Bolivia looks to curb fuel smuggling with help of armed forces

LA PAZ (Reuters) – Bolivia’s government has called on the armed forces to tighten border controls to curb the smuggling of state-subsidized fuels, a move it believes will save state coffers some $250 million per year.

Keeping fuel prices steady, currently 3.74 bolivianos ($0.5452) per liter for gasoline and 3.72 bolivianos per liter for diesel, cost Bolivia $1.7 billion last year alone, according to data from state oil firm YPFB.

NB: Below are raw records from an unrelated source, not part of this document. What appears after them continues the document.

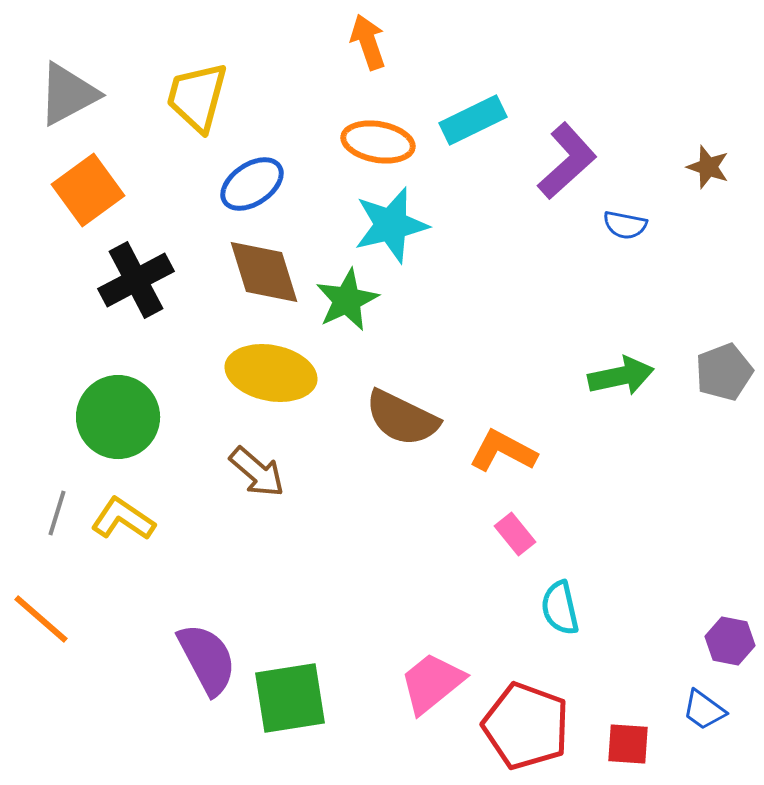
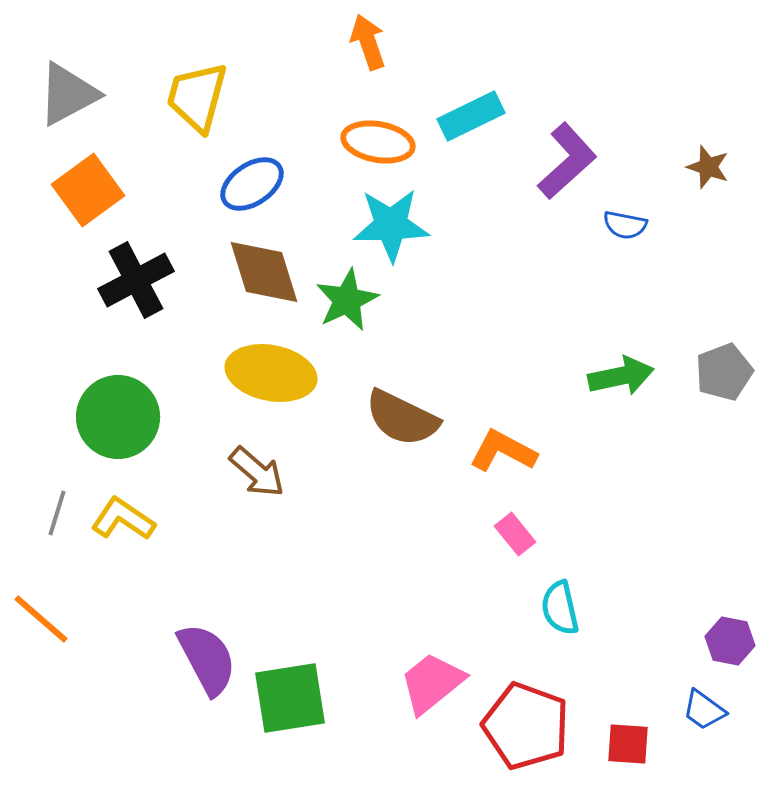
cyan rectangle: moved 2 px left, 4 px up
cyan star: rotated 12 degrees clockwise
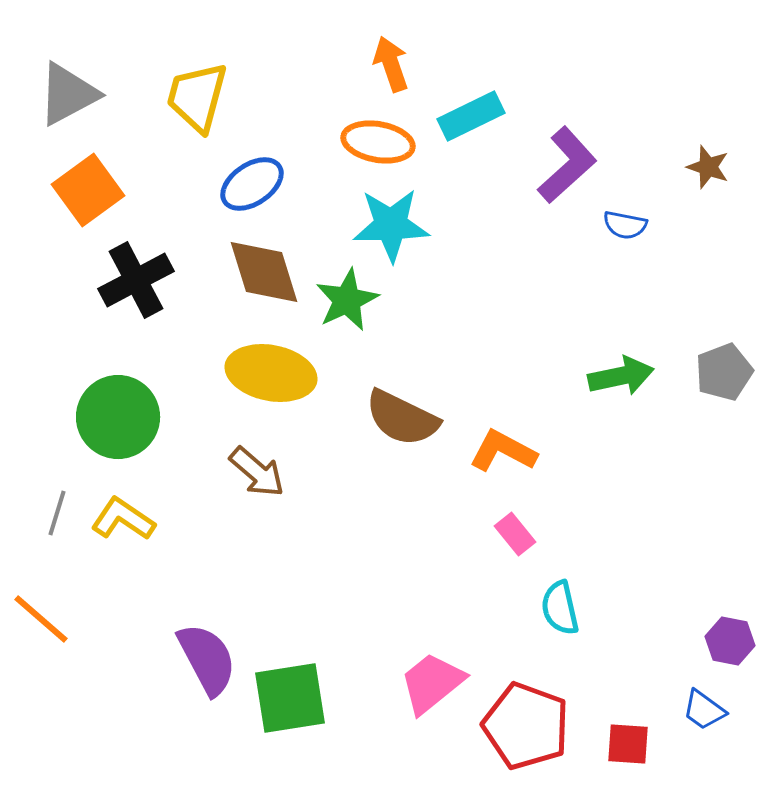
orange arrow: moved 23 px right, 22 px down
purple L-shape: moved 4 px down
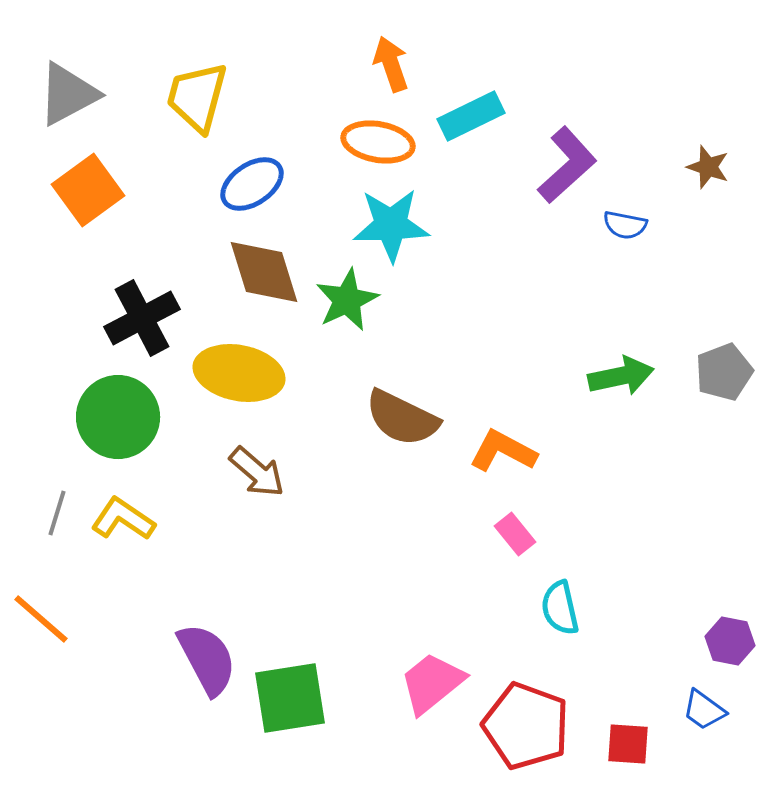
black cross: moved 6 px right, 38 px down
yellow ellipse: moved 32 px left
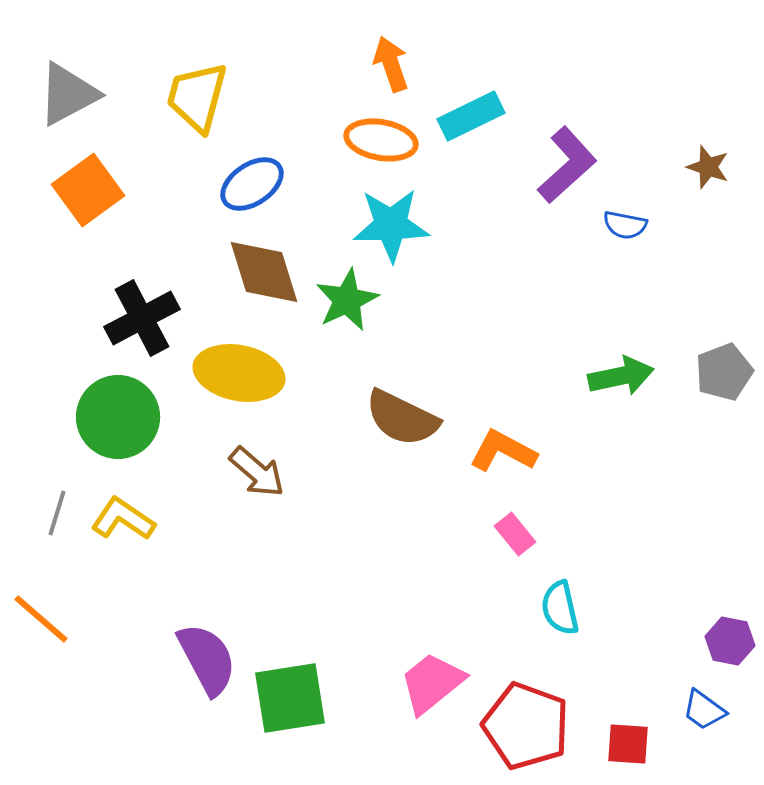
orange ellipse: moved 3 px right, 2 px up
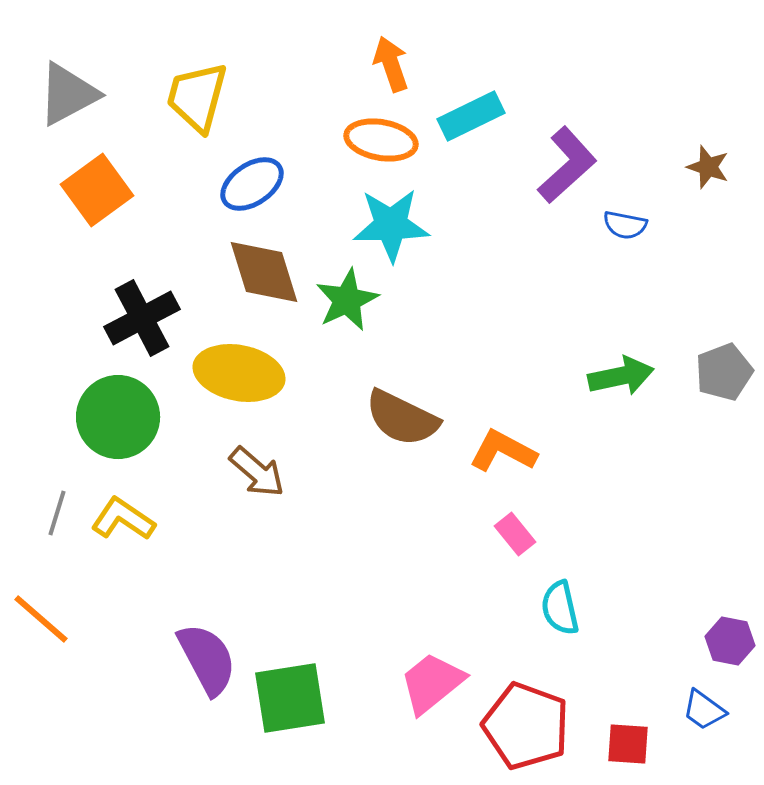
orange square: moved 9 px right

The proliferation of subsidized fuel on the black market and its use in illegal mining and drug trafficking, “is bleeding Bolivia’s economy,” the nation’s hydrocarbons minister Franklin Molina said at a news conference on Thursday. “We all pay for the subsidy,” he said.

The government is calling on the armed forces, police, customs and YPFB personnel to beef up oversight, a move aimed at averting fuel shortages in the upcoming farming season in Santa Cruz region, the Andean nation’s largest food producer.

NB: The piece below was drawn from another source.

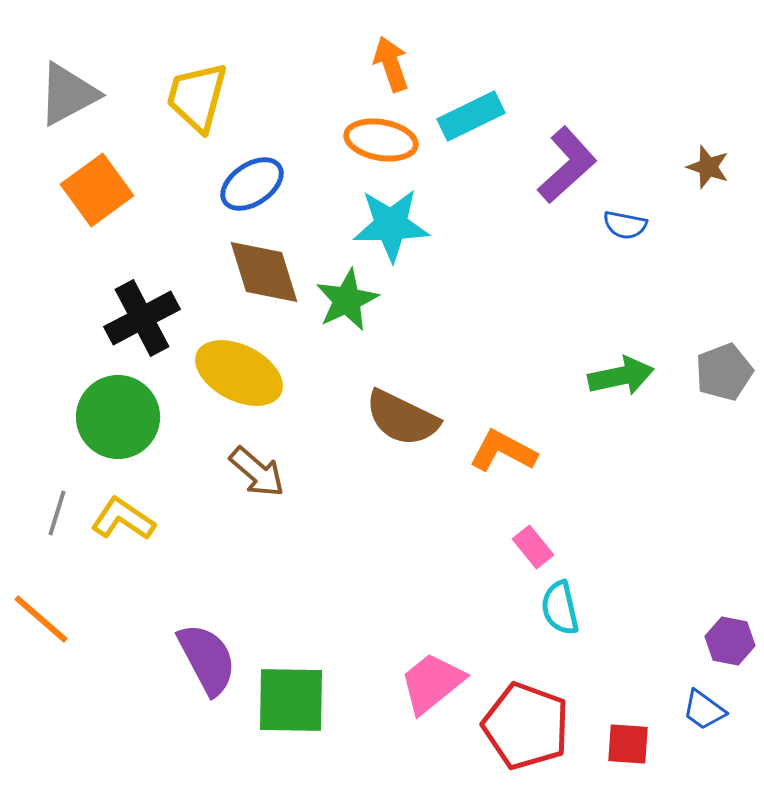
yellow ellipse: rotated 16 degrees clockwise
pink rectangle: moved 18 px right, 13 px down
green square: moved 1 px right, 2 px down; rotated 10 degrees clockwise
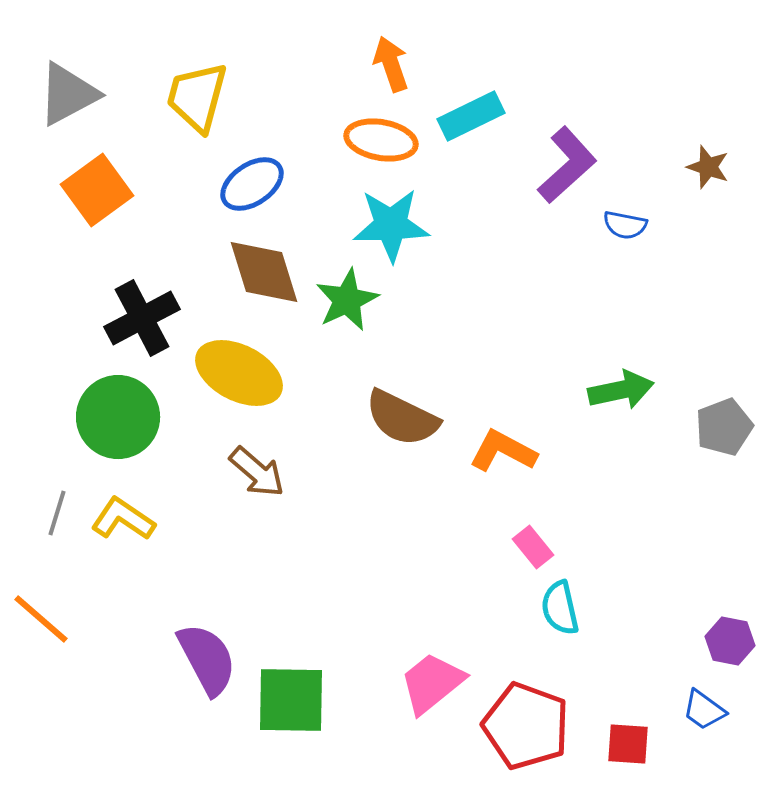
gray pentagon: moved 55 px down
green arrow: moved 14 px down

Bolivia is committed to protecting its subsidy-reliant, big-state economic model despite deficit risks and is planning an “aggressive” push into gas exploration, the economy minister told Reuters in late December.

The landlocked nation is a key gas producer and subsidizes the sector to rein in fuel prices as well as the production of goods and services. This has helped control inflation.